You must identify users masking their location. Options include:

• IP reputation databases (e.g., MaxMind, ipapi) that flag VPN and proxy addresses.
• Behavioral analysis – users connecting from a different city than in their profile? Flag for extra checks.
• WebRTC leak detection – some VPNs expose real IPs.
• Third-party API (like IPQualityScore or ProxyCheck) that returns a VPN/ proxy score.

When a user is flagged, don't just block them; redirect to an alternative verification method (step 4).

Step 4: Use Multi-Factor Location Verification

Even if a VPN is detected, you must still attempt to determine the true location. Combine methods:

• Geolocation API via browser (requires user permission) – use HTML5 geolocation or Wi-Fi positioning.
• Credit card billing address – for purchases, compare billing ZIP code with claimed location.
• Phone area code from SMS verification.
• Biometric age estimation (like Yoti) that scans face to approximate age without storing images.

If you can confirm the user is not in Utah, you may allow access. But if the system is uncertain, treat them as Utah-based and run age verification.

Step 5: Strengthen Age Verification

Once you know a user is likely from Utah (or can't rule it out), verify age rigorously. Acceptable methods per SB 73 include:

• Government ID scan (must discard data after verification).
• Credit card transaction (proves age 18+ via bank check).
• Digital ID like mobile driver’s license (Utah supports this).
• Knowledge-based authentication (questions from public records) – less reliable but usable.

Ensure your system doesn't store more data than necessary; otherwise you risk privacy complaints.

Step 6: Update Your Terms & User Notifications

Add a clear policy explaining how you detect and handle VPN users. Use pop-up or banner language: "Utah law requires us to verify your age. If you use a VPN, we may ask for additional verification." This educates users and sets expectations. Also update privacy policy to describe data collection for compliance.

Step 7: Document Compliance Efforts

SB 73 includes a defense if you can prove you made reasonable efforts to verify age and detect VPNs. Keep logs of:

• System updates (e.g., VPN list refreshes).
• Audit trails of verification attempts.
• User complaints and responses.
• Third-party service agreements.

Use a compliance dashboard or exported reports.

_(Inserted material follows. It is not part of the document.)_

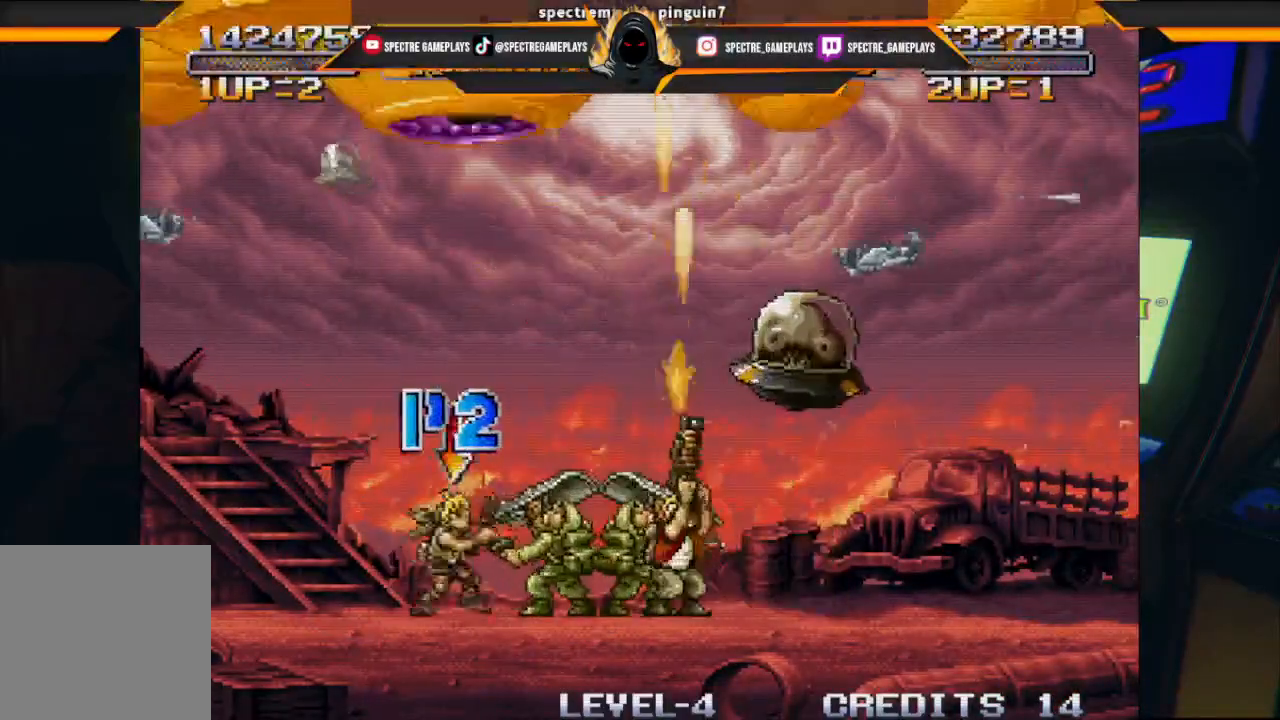
{"buttons": ["DPAD_UP", "DPAD_LEFT"], "left_stick": "center", "events": [[34, "DPAD_LEFT", "down"], [67, "X", "down"], [167, "X", "up"], [267, "X", "down"], [334, "X", "up"], [467, "X", "down"], [501, "X", "up"]]}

Step 8: Test and Monitor Continuously

Set up a testing environment with popular VPNs (ExpressVPN, NordVPN, etc.) and try to access your age-gated content from simulated Utah IPs. Check if your system flags correctly. Monitor false positives (e.g., corporate VPNs used by legit Utah residents). Adjust thresholds. Monthly reviews are recommended as VPN providers change IPs frequently.

Tips for Success

• Don't overblock. Users using VPN for privacy (not to bypass age checks) may get frustrated. Offer a clear alternative (e.g., ID upload) rather than a flat ban.
• Partner with age verification specialists. Companies like AgeChecker, Veriff, and Jumio offer out-of-the-box solutions that include VPN detection.
• Stay updated on other states. Several are considering similar laws. Build a flexible system that can adapt.
• Consult an attorney before launching changes; exemptions may apply (e.g., for news sites or platforms that don't knowingly host harmful material).
• User privacy first: Minimize data collection; delete verification data after use.
• Communicate with users via blog posts or FAQs about why you're asking for more info.

Utah's SB 73 is a test case for the nation. By following these steps, your website can comply with the law while respecting user experience and privacy. Start your audit today—May 6 is closer than you think.